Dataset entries
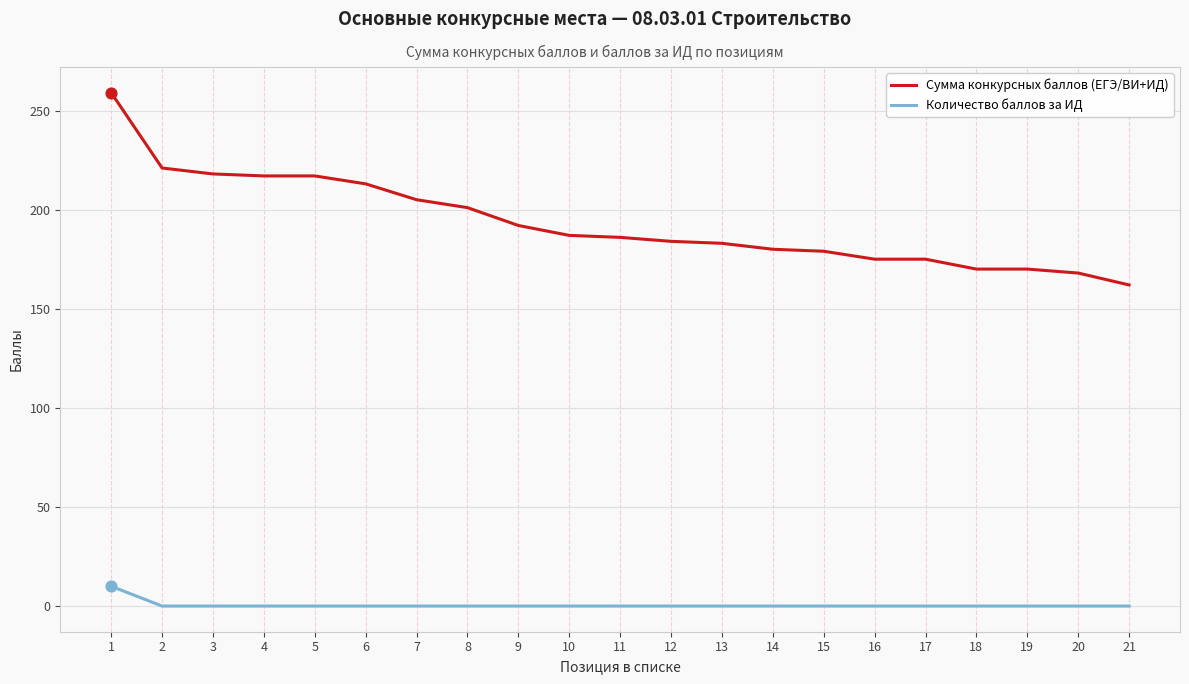

Between 1 and 15, which series saw the biggest shift?

Сумма конкурсных баллов (ЕГЭ/ВИ+ИД)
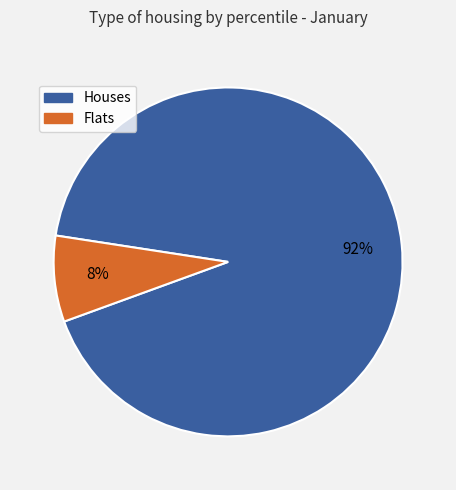

How many segments does this pie chart have?

2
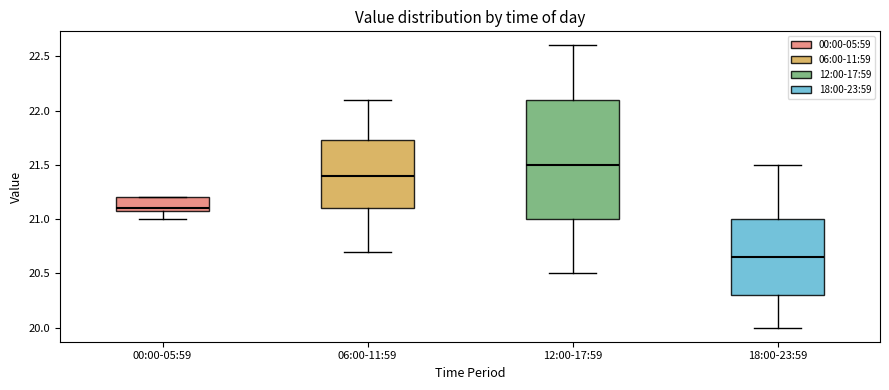

Which box is the tallest, from its lower edge to its upper edge?

12:00-17:59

= PROBLEM TO WORK ON =
Transcribe every line of the listing above word for word, omitting the pictures.

= EXPECTED OUTPUT =
Between 1 and 15, which series saw the biggest shift?

Сумма конкурсных баллов (ЕГЭ/ВИ+ИД)

How many segments does this pie chart have?

2

Which box is the tallest, from its lower edge to its upper edge?

12:00-17:59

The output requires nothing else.